Required action
Reproduce every line of text in the records below character for character, and leave the pictures out.

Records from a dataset
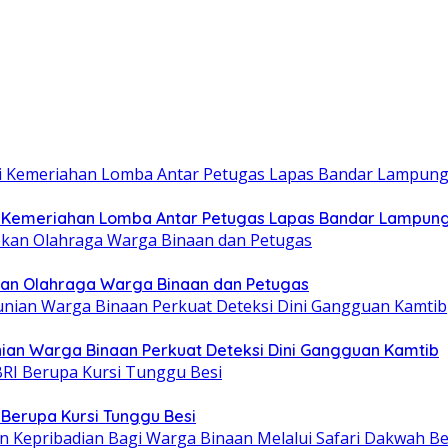
Kemeriahan Lomba Antar Petugas Lapas Bandar Lampun
an Olahraga Warga Binaan dan Petugas
an Warga Binaan Perkuat Deteksi Dini Gangguan Kamtib
 Berupa Kursi Tunggu Besi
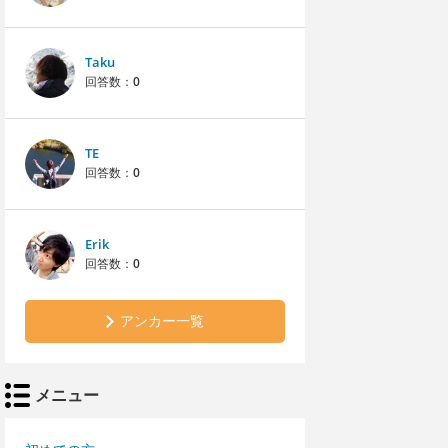
Taku
回答数：
0
TE
回答数：
0
Erik
回答数：
0
アンカー一覧
メニュー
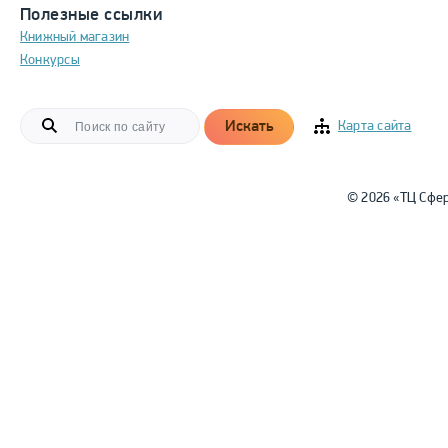
Полезные ссылки
Книжный магазин
Конкурсы
Искать
Карта сайта
© 2026 «ТЦ Сфе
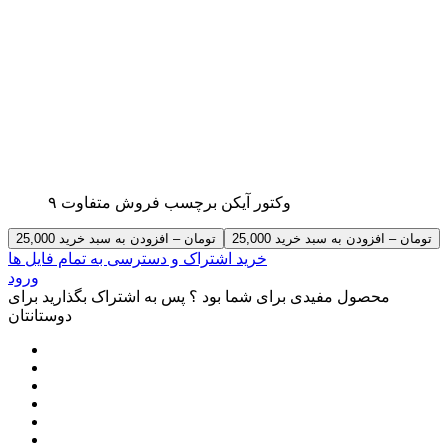
۹ وکتور آیکن برچسب فروش متفاوت
25,000 تومان – افزودن به سبد خرید
خرید اشتراک و دسترسی به تمام فایل ها
ورود
محصول مفیدی برای شما بود ؟ پس به اشتراک بگذارید برای
دوستانتان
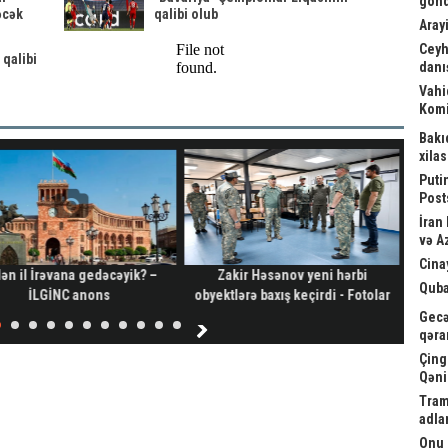
gönd
əcək
qalibi olub
Arayi
Ceyh
qalibi
danış
Vahi
Komi
Bakı
xila
Puti
Post
İran
və A
Cina
ən il İrəvana gedəcəyik? –
Zakir Həsənov yeni hərbi
Kardi
Quba
İLGİNC anons
obyektlərə baxış keçirdi - Fotolar
a
Gecə
qəra
Çing
Qəni
Tram
adla
Onu 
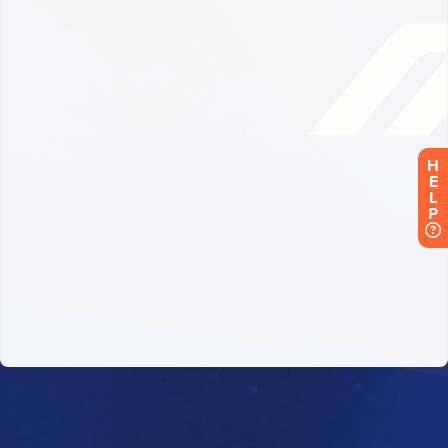
H
E
L
P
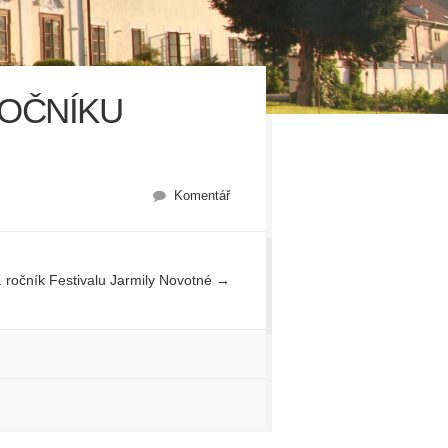
ROČNÍKU
Komentář
. ročník Festivalu Jarmily Novotné
→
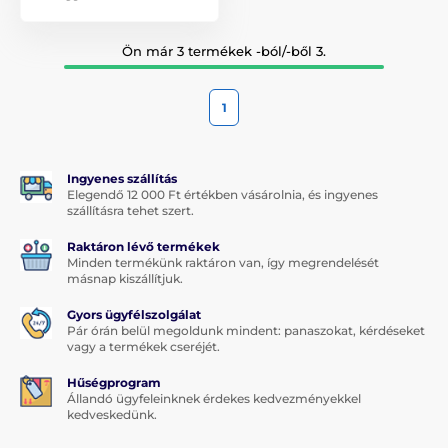
Ön már 3 termékek -ból/-ből 3.
1
Ingyenes szállítás
Elegendő 12 000 Ft értékben vásárolnia, és ingyenes
szállításra tehet szert.
Raktáron lévő termékek
Minden termékünk raktáron van, így megrendelését
másnap kiszállítjuk.
Gyors ügyfélszolgálat
Pár órán belül megoldunk mindent: panaszokat, kérdéseket
vagy a termékek cseréjét.
Hűségprogram
Állandó ügyfeleinknek érdekes kedvezményekkel
kedveskedünk.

Written response
Kemeriahan Lomba Antar Petugas Lapas Bandar Lampun
an Olahraga Warga Binaan dan Petugas
an Warga Binaan Perkuat Deteksi Dini Gangguan Kamtib
 Berupa Kursi Tunggu Besi
Taku
回答数：
0
TE
回答数：
0
Erik
回答数：
0
アンカー一覧
メニュー
Полезные ссылки
Книжный магазин
Конкурсы
Искать
Карта сайта
© 2026 «ТЦ Сфе
۹ وکتور آیکن برچسب فروش متفاوت
25,000 تومان – افزودن به سبد خرید
خرید اشتراک و دسترسی به تمام فایل ها
ورود
محصول مفیدی برای شما بود ؟ پس به اشتراک بگذارید برای
دوستانتان
gönd
əcək
qalibi olub
Arayi
Ceyh
qalibi
danış
Vahi
Komi
Bakı
xila
Puti
Post
İran
və A
Cina
ən il İrəvana gedəcəyik? –
Zakir Həsənov yeni hərbi
Kardi
Quba
İLGİNC anons
obyektlərə baxış keçirdi - Fotolar
a
Gecə
qəra
Çing
Qəni
Tram
adla
Onu 
H
E
L
P
ROČNÍKU
Komentář
. ročník Festivalu Jarmily Novotné
→
Ön már 3 termékek -ból/-ből 3.
1
Ingyenes szállítás
Elegendő 12 000 Ft értékben vásárolnia, és ingyenes
szállításra tehet szert.
Raktáron lévő termékek
Minden termékünk raktáron van, így megrendelését
másnap kiszállítjuk.
Gyors ügyfélszolgálat
Pár órán belül megoldunk mindent: panaszokat, kérdéseket
vagy a termékek cseréjét.
Hűségprogram
Állandó ügyfeleinknek érdekes kedvezményekkel
kedveskedünk.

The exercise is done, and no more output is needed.